DETROIT — Ford Motor Co. has given the green light for its suppliers to test a new, stain-resistant PVC color compound from Lynn Plastics Corp. of Lynn, Mass., for use on automotive exterior trim components. If the material is accepted, PVC materials could regain some lost ground in a continuing battle with thermoplastic olefins and urethane-based materials for body side moldings.
Suppliers could accept the PVC compound as early as the end of July, and begin using it in production this fall.
Use of the new material also would continue a rebound for Lynn Plastics, a 30-year-old PVC compounder. The privately held, family-owned business was gutted by fire in 1981 and rebuilt from the ground up. Since then, the compounder has developed several new PVC materials in the automotive and wire and cable markets and expanded its PVC business, said Charles Davis, Lynn marketing vice president.
While vinyl is considered by some as a lower-cost alternative to other resins, the material has struggled to retain its once-dominant market share. A major factor has been the tendency for PVC-based trim pieces to weather prematurely or yellow from contact with road asphalt, chemicals or other substances.
To prevent that, exterior trim either must be painted or sprayed with a clear coat. Unfortunately, that process also adds considerable cost, Davis said.
The new compound, which features the same appearance and properties as other PVC resins, resists staining and yellowing, Davis said. The color-matched material can be molded into a trim piece during production.

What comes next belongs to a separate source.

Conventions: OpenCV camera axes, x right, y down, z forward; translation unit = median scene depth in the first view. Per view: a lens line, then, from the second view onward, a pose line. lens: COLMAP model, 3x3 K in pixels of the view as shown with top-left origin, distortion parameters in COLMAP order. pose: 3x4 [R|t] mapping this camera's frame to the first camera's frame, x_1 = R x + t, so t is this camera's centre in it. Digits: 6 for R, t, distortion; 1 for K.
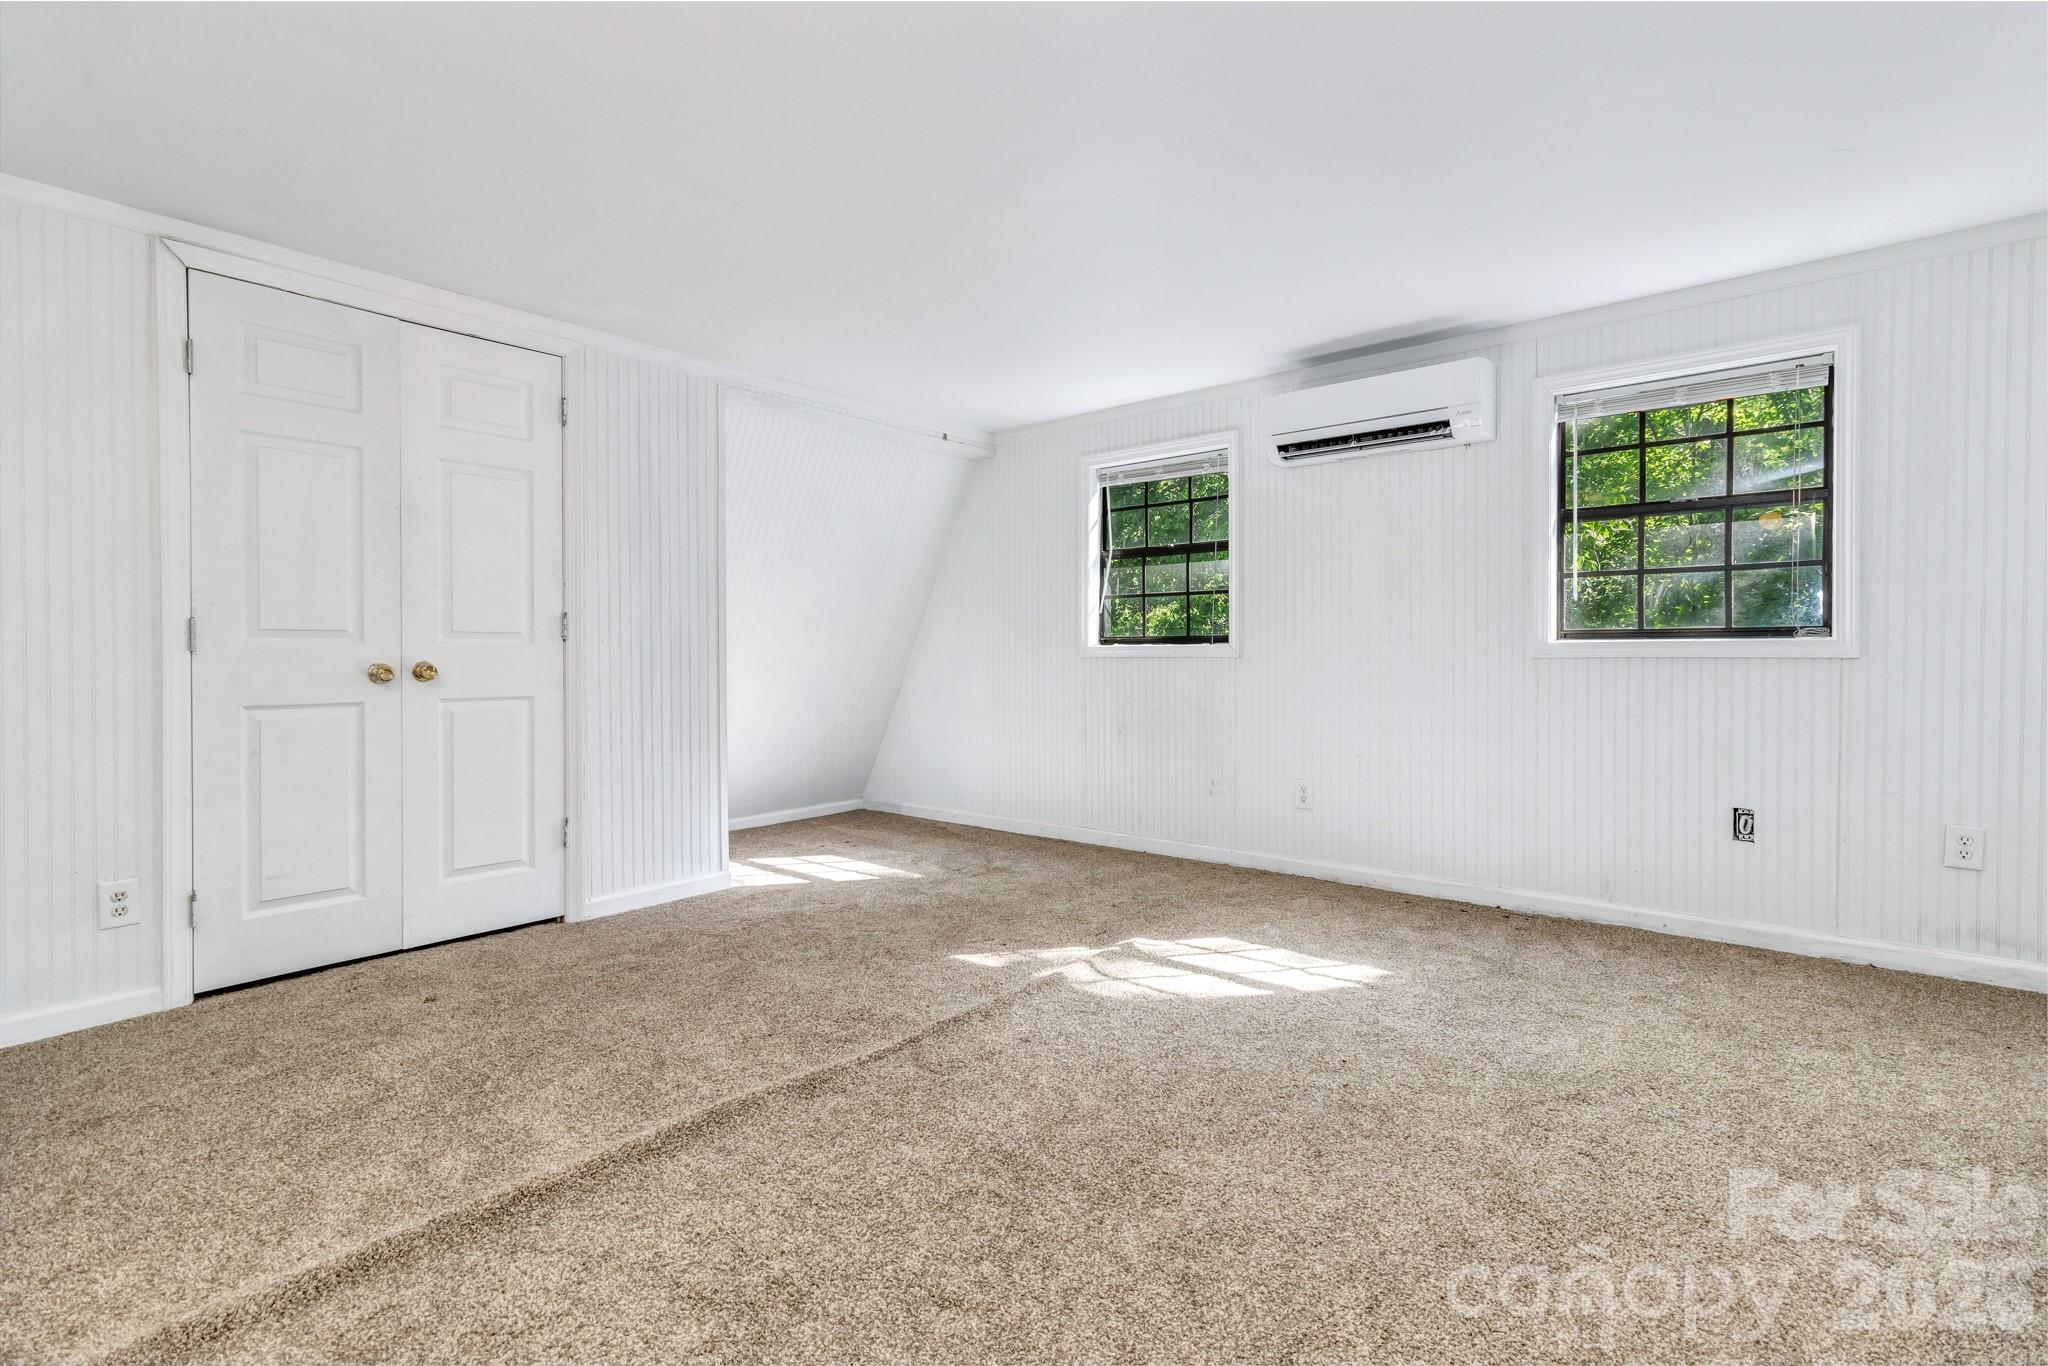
lens RADIAL K [[937.8, 0, 1012.9], [0, 937.8, 667.1], [0, 0, 1]] dist [-0.000654, 0.000830]
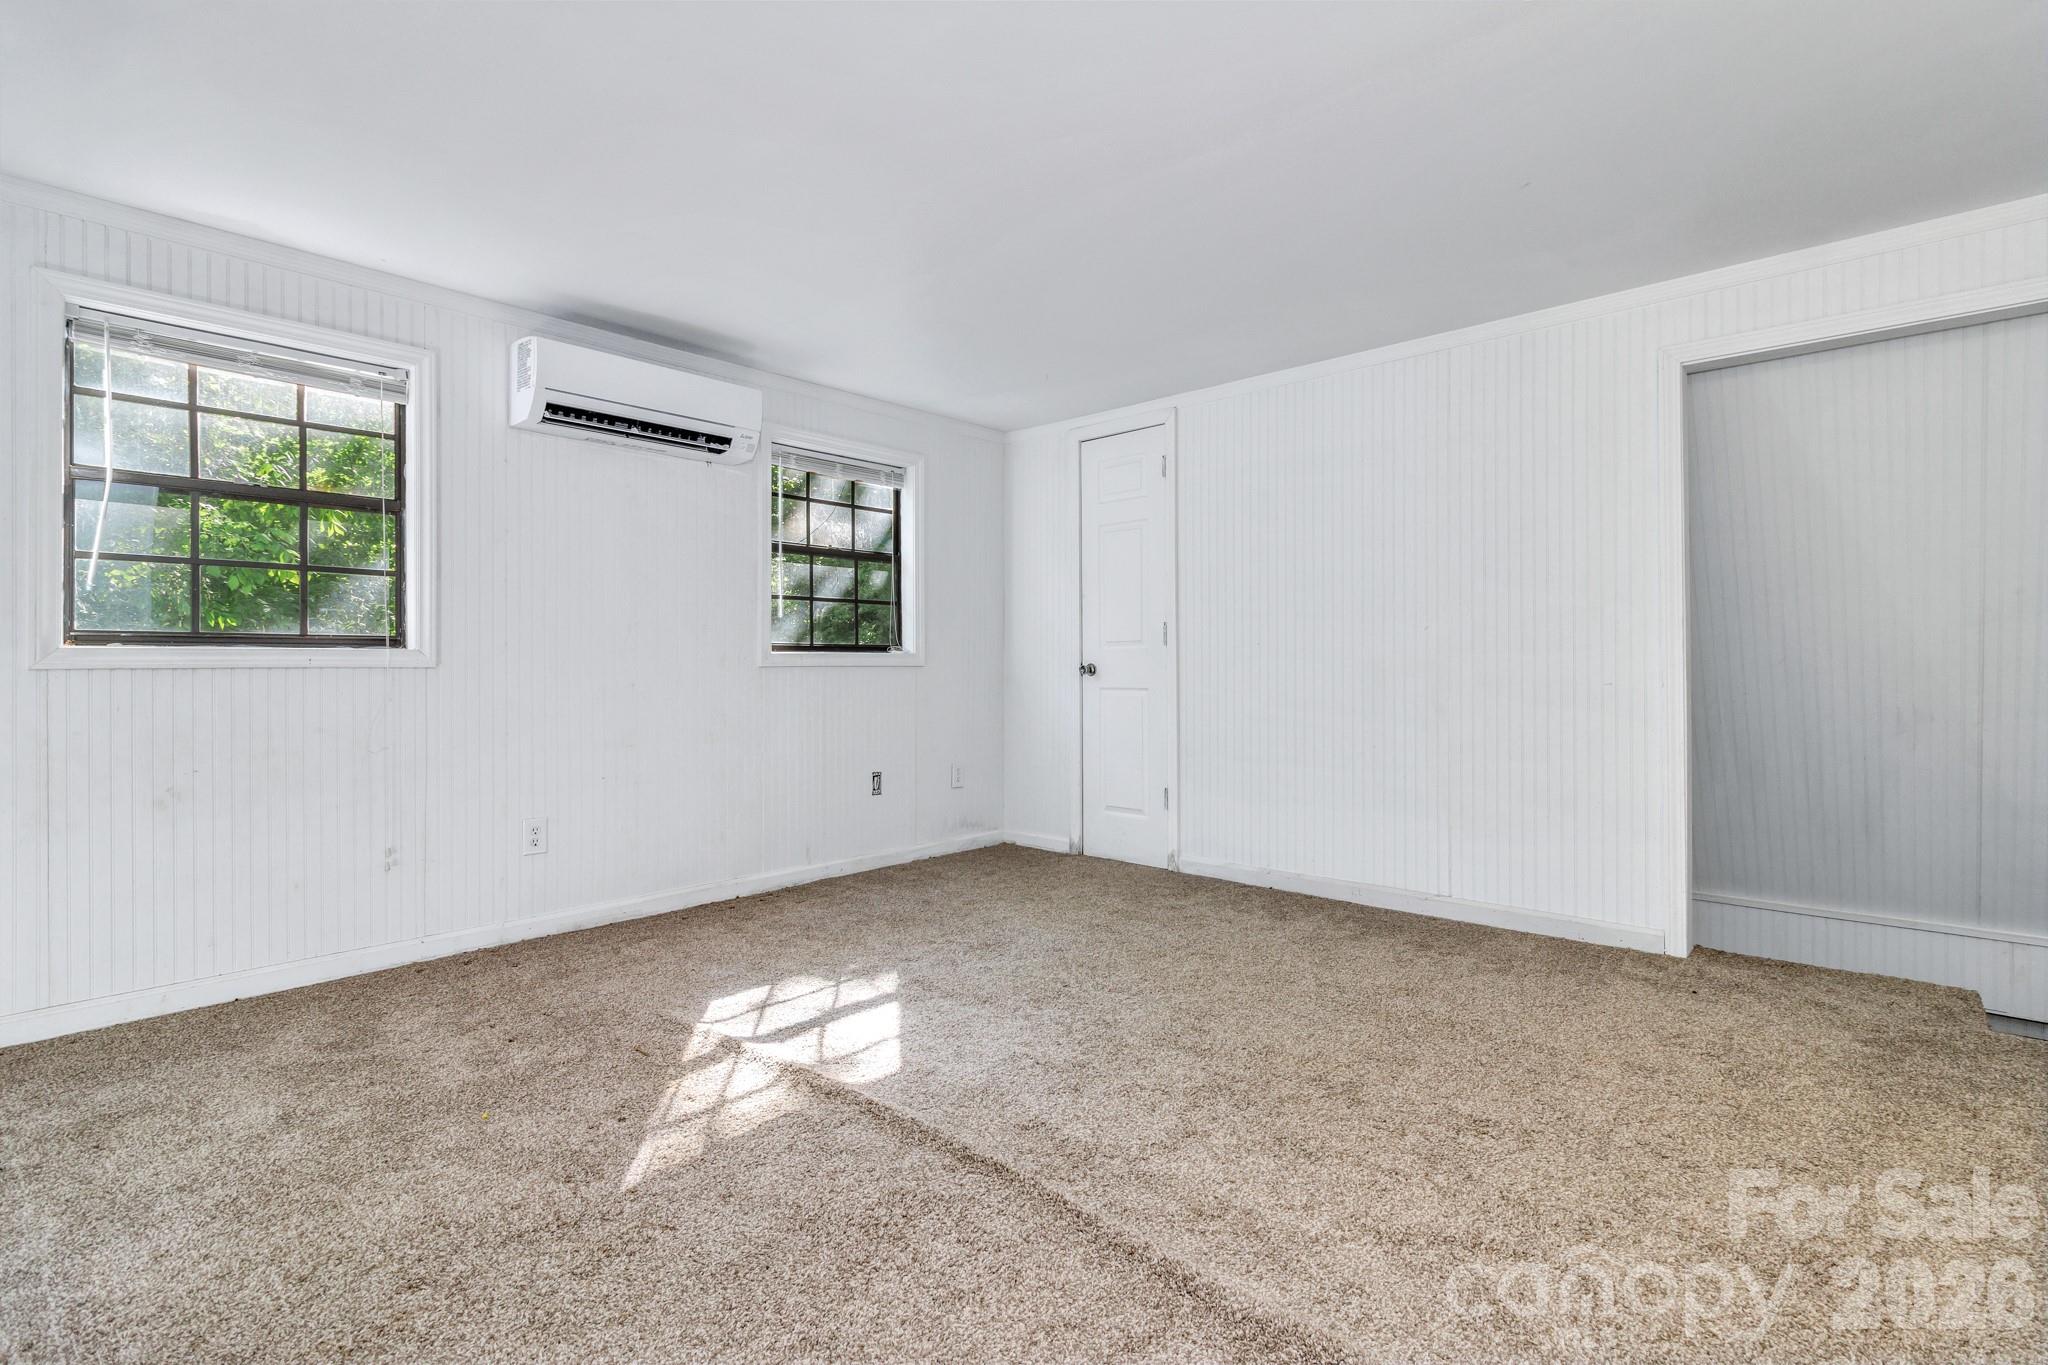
lens RADIAL K [[937.8, 0, 1009.6], [0, 937.8, 669.7], [0, 0, 1]] dist [-0.000654, 0.000830]
pose [[0.048982, -0.006720, 0.998777, -0.534994], [0.011370, 0.999916, 0.006170, -0.009959], [-0.998735, 0.011054, 0.049054, 0.616107]]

``Painting is very labor-intensive,'' he said. ``This compound will allow our customers to mold body-matched color [trim pieces] and avoid secondary painting processes altogether. We think it's a big breakthrough for the industry.''
The compound still must pass muster with Ford suppliers. One of those companies, Automotive Moulding Co. in Warren, Mich., currently is testing both the material and prototype trim parts made from the stain-resistant compound, said research and development manager Joseph Randazzo.

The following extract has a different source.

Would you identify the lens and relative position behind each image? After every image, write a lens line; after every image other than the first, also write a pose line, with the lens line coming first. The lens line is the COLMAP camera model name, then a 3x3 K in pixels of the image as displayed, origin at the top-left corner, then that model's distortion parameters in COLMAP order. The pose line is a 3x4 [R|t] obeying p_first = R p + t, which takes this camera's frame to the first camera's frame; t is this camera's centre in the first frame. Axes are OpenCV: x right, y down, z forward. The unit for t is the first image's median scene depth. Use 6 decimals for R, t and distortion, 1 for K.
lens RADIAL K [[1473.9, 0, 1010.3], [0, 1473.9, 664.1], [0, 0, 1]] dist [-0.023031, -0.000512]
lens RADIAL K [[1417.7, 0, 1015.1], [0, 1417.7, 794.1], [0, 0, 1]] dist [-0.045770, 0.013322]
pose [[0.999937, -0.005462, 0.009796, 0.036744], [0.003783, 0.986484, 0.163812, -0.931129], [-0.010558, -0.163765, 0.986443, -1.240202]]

The molder, a division of Guardian Industries Corp. of Auburn Hills, Mich., has tested similar formulations in the past without much success, Randazzo said. However, he did not expect the same difficulties from Lynn's compound.
``Staining has always been a problem,'' Randazzo said. ``But from what I've seen so far, the lab results have been very promising. We should know whether this works within the next 30 days.''
Lynn developed the compound, which has the same appearance and properties as other PVC materials, during the past three years, Davis said. The compounder then submitted test results and other data to Ford for approval. Three weeks ago, the carmaker gave its authorization for suppliers to use the compound for prototype evaluation.
Lynn supplies PVC compounds for a variety of Ford vehicles, including the Ford Windstar minivan and F-150 light trucks. The company also serves suppliers to other Big Three automakers and Japanese transplants.
Lynn also plans to offer the compound to other automakers. Davis estimated that about 40 percent of the North American automotive market uses PVC-based painted or exterior trim. Those products include body side moldings, bumper trim and roof panels.
The 100-employee company conducts all manufacturing work at its 250,000-square-foot plant in Massachusetts. Among its new products is an extruded foam PVC material that offers weight savings, Davis said.
Lynn does not disclose its sales figures.